Friday, September 19, 2014

A Giant Among His Peers

His first name is Jose - not 'little', 'diminutive', or 'tiny'. Baseball people love to add those size designations when they talk about him, because he is the shortest man in Major League Baseball. Critics insisted it was a joke when he was called up to the Astros in mid-2011 and became the starting 2nd baseman. No man standing 5'6" tall could possibly play big league baseball, they chortled.

Now close to the end of his third full season (4th overall), Jose Altuve is resoundingly proving the critics wrong. He may be short, but he plays far bigger than his size. For all intents and purposes, Altuve is a giant among Major League baseball players.

Altuve has improved steadily since he hit .276 in 57 games for the Astros in 2011. In 2012, he hit .290 with 167 hits, and 33 stolen bases (to lead the Astros in all three lists), and .283 with 177 hits, and 35 stolen bases in 2013 (again, leading the Astros). With his often spectacular and always solid play at 2nd base, Altuve has quietly become a team leader on the field and in the dugout.

In 2014, Altuve continued to shine. As of this writing, Altuve leads all Major League players in hits with 213, twenty-eight more than the nearest competitor. He is the MLB leader in batting average at .344 (11 points higher than 2nd place), and multi-hit games with 65 (ten more than 2nd place).

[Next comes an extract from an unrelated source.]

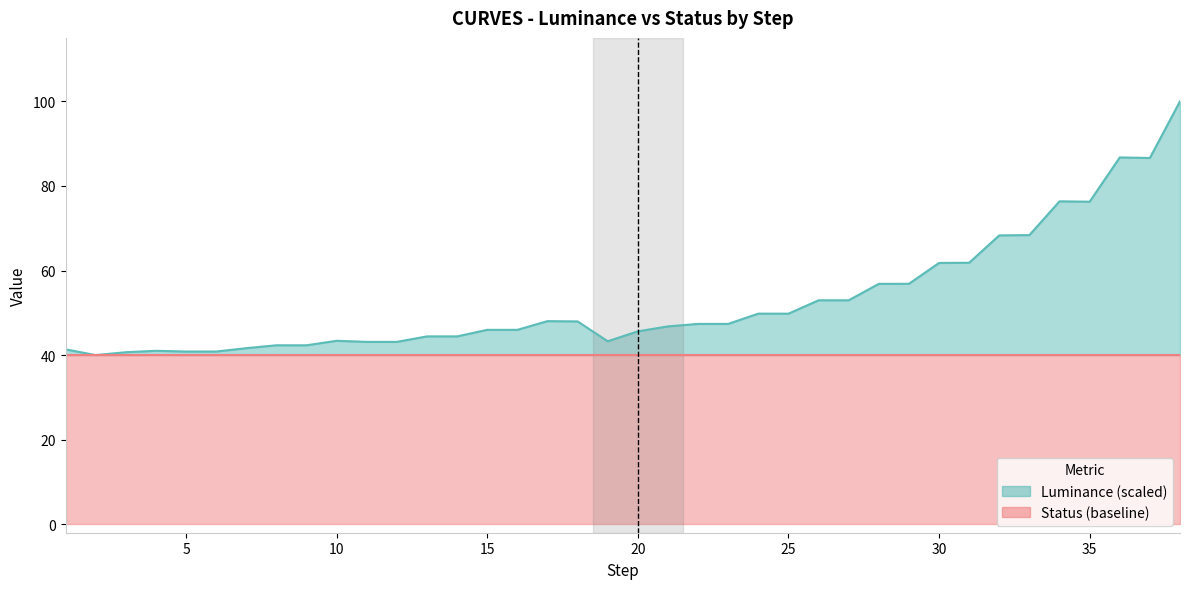

Rank the categories by value from highest to lowest.

38, 36, 37, 34, 35, 33, 32, 31, 30, 29, 28, 26, 27, 24, 25, 17, 18, 22, 23, 21, 15, 16, 20, 13, 14, 10, 19, 12, 11, 8, 9, 7, 1, 4, 5, 6, 3, 2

On September 17 at Houston's Minute Maid Park, Altuve stepped to the plate in the bottom of the 5th inning and stroked a double to left field. With that, his 43rd double of the season (3rd place in MLB), he joined long time Houston favorite Craig Biggio at the top of the team's all-time single season hit list.

Two innings later, with Biggio again watching from a seat behind the plate, Altuve drove a two-out single up the middle to stand alone at the top. It was Altuve's 6th straight multi-hit game, and his 64th multi-hit game of the season.

In typical Altuve fashion, he ran to first base and stood on the bag as though nothing special had happened. Most record breakers pump their fists in triumph or show some other sign of self-congratulation. We expect this, and there is nothing wrong with an athlete celebrating a personal victory, however, Altuve's reaction was perfect for the occasion, and typical of the way he plays the game. Possibly in deference to the great Biggio (a Houston favorite), and because Jose is a humble, respectful man, there were no such gestures.

Altuve is still vying for the batting championship – something no Houston player has ever won. Of the great Astros hitters like Biggio, Jeff Bagwell, and Lance Berkman – the greatest players in Astros/Colt .45s history – none won a batting title.

Even if Altuve doesn't win a batting championship, he is still the Houston Astros all-time single season leader in hits. That automatically places him in a position of being a giant among his peers.

Update: On Sunday, September 28, in the final game of the season, Altuve went 2-4, while 2nd place Victor Martinez had no hits. Altuve is the first batting champion in the history of the Houston Astros/Colt .45s.